Focusing on these six states’ data—as collected by their state agencies (while using the EIA’s monthly estimates for remaining US onshore and offshore production)—points to even greater average daily production curtailment through November 2015. These state agencies’ monthly production figures for 2Q15 show a combined MTM sequential reduction of -71,000 b/d. Backing out an additional 29,000 b/d each month since March 2015 from EIA estimates (71,000 b/d - 42,000 b/d = 29,000 b/d) would then imply that overall daily production was about -232,000 b/d less than the 9.3 million b/d that the EIA reported for November 2015.

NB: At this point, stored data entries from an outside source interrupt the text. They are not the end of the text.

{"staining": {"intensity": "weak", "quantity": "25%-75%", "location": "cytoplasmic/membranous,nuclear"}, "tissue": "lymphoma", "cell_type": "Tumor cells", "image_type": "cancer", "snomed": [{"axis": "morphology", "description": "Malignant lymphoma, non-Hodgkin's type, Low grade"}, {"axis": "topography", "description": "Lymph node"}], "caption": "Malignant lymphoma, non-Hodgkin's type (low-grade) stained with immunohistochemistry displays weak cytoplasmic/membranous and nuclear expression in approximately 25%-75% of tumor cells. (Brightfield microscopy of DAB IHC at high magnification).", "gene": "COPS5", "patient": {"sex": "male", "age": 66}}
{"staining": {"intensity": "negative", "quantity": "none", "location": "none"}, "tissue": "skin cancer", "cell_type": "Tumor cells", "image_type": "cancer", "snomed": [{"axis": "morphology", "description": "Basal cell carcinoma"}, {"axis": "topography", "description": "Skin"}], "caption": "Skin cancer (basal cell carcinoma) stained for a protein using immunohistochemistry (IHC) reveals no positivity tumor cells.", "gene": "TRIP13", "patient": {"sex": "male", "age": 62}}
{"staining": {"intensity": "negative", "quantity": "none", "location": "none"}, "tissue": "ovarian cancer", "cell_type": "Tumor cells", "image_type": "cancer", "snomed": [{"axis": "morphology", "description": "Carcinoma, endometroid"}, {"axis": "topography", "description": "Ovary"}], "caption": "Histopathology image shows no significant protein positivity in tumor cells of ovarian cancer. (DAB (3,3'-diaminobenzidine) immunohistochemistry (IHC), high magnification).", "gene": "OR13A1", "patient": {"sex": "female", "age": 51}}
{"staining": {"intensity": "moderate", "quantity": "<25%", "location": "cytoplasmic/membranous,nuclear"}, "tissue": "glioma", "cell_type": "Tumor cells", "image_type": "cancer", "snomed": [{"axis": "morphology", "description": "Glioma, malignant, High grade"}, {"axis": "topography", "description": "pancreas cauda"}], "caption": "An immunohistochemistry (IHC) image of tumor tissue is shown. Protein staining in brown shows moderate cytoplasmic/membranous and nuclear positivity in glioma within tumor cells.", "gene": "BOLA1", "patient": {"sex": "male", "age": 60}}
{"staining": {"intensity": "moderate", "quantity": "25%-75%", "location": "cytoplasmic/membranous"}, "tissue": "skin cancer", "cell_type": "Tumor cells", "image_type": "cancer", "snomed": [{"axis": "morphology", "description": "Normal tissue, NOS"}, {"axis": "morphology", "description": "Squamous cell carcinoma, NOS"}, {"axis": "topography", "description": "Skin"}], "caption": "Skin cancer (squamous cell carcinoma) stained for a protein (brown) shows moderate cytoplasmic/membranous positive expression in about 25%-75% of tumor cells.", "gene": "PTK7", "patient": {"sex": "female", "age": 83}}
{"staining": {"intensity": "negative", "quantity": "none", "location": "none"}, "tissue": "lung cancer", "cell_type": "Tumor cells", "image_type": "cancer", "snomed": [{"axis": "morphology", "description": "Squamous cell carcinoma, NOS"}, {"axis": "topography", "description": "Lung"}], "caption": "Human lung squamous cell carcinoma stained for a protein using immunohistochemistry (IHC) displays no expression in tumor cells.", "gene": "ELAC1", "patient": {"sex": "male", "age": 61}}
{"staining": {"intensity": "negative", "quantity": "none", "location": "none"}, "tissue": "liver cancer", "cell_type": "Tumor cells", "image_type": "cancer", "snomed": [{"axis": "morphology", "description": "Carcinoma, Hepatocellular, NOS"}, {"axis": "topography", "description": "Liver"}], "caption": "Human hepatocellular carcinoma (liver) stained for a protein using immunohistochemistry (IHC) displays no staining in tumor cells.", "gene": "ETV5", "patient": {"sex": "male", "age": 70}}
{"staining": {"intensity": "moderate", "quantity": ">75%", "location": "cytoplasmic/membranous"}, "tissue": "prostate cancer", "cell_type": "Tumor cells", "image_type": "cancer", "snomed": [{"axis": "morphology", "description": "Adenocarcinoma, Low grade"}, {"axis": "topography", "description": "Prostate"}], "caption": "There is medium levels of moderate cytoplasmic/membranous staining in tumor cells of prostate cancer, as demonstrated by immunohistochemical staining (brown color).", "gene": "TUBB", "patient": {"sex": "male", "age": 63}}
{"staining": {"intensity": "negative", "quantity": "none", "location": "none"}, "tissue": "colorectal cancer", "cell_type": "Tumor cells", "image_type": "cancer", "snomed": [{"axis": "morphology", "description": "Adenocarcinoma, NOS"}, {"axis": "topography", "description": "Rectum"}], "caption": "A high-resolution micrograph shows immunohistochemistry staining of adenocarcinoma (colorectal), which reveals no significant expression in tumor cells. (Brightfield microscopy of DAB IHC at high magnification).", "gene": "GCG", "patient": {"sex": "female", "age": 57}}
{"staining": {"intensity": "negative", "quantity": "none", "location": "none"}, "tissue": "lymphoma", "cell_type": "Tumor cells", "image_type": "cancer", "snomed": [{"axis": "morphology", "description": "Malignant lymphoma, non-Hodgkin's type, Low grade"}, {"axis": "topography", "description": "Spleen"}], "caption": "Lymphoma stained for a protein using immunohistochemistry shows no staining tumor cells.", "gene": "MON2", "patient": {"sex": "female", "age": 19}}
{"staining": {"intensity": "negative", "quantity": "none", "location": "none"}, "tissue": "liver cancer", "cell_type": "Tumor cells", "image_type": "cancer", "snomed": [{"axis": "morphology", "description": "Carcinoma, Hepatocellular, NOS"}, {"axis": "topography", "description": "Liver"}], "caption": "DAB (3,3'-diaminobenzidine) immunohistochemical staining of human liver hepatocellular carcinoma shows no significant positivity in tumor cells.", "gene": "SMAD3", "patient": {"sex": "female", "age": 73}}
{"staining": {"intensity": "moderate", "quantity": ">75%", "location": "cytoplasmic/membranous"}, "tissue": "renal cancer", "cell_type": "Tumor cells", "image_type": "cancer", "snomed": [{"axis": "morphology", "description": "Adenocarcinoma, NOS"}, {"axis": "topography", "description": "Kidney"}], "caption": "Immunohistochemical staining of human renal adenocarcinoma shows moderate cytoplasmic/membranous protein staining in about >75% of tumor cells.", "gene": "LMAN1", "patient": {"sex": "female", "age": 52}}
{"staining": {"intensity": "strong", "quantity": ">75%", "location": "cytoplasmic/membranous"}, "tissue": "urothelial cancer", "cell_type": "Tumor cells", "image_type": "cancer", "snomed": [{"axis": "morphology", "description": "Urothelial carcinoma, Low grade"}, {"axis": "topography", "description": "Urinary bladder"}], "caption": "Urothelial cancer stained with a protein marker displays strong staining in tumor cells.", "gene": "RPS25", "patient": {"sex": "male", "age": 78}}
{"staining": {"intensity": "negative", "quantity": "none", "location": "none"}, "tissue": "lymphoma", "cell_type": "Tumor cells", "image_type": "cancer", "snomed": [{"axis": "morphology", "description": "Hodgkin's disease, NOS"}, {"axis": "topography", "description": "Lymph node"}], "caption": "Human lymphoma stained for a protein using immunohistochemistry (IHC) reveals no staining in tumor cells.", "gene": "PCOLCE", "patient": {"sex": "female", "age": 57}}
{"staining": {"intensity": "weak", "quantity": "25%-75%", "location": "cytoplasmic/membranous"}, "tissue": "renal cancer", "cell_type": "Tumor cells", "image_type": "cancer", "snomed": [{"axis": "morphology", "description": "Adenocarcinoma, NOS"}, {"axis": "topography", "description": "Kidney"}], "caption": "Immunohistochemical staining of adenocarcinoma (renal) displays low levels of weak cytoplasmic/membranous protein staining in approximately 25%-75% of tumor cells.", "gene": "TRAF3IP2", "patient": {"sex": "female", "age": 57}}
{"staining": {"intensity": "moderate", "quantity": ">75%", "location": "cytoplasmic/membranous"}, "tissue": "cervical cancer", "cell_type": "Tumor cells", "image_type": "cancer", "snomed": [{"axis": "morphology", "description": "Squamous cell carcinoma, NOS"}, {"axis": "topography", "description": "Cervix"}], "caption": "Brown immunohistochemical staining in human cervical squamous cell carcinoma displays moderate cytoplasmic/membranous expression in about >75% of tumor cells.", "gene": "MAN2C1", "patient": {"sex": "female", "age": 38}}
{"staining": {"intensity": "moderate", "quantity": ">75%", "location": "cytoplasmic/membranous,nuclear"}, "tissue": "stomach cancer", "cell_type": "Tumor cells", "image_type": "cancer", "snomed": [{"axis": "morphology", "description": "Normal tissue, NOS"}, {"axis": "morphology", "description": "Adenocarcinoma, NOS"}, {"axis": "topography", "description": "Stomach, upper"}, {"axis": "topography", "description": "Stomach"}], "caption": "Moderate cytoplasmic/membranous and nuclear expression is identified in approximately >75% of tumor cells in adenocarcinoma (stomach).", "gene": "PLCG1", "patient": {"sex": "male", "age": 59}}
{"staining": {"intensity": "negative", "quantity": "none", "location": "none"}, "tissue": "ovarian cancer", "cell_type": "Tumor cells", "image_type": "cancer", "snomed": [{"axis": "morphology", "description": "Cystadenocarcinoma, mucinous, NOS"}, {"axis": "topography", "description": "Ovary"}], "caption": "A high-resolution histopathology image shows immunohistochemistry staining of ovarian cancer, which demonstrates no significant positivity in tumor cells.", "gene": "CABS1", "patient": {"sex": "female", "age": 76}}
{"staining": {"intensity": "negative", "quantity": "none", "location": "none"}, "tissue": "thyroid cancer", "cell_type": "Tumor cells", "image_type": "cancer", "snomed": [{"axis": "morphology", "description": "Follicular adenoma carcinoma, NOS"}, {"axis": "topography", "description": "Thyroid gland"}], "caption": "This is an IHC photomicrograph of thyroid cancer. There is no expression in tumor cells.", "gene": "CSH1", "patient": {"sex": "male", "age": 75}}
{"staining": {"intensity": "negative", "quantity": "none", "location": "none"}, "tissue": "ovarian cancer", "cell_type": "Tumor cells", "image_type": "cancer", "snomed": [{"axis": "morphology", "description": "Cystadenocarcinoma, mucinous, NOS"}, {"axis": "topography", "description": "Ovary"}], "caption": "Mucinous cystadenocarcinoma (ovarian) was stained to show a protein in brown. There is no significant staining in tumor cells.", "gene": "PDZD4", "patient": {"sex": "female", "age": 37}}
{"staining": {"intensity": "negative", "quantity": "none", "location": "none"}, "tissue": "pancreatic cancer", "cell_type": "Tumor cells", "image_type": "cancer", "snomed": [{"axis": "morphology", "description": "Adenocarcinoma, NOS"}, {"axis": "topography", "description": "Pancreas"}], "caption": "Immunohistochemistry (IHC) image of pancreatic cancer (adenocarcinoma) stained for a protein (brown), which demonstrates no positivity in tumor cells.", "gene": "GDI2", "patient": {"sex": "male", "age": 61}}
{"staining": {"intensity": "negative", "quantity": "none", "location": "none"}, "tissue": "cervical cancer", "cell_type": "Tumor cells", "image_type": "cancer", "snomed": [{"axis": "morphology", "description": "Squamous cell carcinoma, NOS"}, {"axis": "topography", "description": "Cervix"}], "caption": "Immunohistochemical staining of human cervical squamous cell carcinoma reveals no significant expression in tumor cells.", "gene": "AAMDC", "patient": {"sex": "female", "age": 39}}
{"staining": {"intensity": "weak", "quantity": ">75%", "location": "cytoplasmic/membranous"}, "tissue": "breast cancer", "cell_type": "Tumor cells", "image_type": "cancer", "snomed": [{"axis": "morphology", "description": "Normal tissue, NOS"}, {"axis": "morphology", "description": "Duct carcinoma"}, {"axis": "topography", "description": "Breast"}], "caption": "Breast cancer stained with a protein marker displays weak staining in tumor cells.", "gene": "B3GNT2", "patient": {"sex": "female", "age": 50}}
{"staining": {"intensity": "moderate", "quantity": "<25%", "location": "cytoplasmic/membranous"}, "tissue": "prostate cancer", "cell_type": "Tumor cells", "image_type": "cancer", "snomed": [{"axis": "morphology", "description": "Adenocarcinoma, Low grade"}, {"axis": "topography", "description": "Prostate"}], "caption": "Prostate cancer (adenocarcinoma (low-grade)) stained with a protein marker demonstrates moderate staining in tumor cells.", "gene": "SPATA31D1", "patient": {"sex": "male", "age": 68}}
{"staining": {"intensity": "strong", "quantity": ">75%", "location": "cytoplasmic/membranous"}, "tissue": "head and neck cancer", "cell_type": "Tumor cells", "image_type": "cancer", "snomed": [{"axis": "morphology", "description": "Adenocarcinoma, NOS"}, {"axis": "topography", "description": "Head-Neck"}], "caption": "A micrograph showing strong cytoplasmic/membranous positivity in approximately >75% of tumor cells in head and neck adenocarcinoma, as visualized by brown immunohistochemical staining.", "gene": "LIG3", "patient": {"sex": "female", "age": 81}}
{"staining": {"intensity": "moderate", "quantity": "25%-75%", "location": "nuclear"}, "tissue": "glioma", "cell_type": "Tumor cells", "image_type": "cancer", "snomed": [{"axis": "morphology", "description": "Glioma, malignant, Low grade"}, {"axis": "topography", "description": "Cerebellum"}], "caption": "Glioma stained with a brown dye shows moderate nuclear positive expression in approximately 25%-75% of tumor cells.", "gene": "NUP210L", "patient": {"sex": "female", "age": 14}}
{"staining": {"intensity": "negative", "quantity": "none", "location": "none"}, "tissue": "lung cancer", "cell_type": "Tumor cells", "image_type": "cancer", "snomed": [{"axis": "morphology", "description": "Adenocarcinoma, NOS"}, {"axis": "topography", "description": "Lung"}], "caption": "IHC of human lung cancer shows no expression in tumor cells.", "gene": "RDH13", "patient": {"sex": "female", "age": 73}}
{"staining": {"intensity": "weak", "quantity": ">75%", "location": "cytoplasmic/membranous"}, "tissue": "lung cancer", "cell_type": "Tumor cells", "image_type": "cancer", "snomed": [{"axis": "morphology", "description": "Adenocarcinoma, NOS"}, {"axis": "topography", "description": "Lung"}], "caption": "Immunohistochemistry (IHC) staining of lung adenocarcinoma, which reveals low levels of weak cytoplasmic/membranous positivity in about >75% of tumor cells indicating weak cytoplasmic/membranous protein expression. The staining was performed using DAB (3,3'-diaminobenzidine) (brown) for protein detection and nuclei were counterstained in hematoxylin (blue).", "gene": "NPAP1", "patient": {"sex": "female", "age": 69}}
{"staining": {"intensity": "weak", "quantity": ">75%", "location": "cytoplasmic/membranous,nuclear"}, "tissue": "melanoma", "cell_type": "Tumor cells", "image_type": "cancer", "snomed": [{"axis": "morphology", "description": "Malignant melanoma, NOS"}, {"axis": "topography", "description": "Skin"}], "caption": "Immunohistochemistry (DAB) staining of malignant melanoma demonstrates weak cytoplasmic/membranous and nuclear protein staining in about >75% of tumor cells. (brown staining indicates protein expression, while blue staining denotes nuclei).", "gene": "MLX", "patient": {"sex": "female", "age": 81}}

Implications for future rig counts
Unfortunately, there is still more to consider. The difference between what these 6 states reported as daily production vs. the EIA’s production figures widened from an insignificant 14,000 b/d during July 2014 to a material 469,000 b/d in March 2015. Recall that March was the month we used as the base month for extrapolating what US production would resemble in November 2015 if the curtailment pace was -71,000 b/d, similar to these 6 states’ aggregated indication. Removing this starting base discrepancy would then imply that US crude and condensate production has actually been below 9 million b/d since May 2015.
The key word in commentary so far is “imply.” We would not recommend relying on monthly production figures from either the EIA or a state agency as gospel. Collection and timing issues tend to create reporting inconsistencies in the most recently reported results that then lead to revisions down the road. In the end we are stuck with estimates that may or may not jibe with the perceived reality of the moment.
Still, the key takeaway message for us is that—regardless of which reporting bodies’ data are used—not only is production declining from the reduction of existing drilling projects, the march down the industry’s decline curve now militates against and even more in some cases obscures efficiency gains captured over the past 2 years. Taking this idea to its logical conclusion would yield an understanding that the rig count’s importance as a gauge of the industry’s health will only strengthen from this point forward.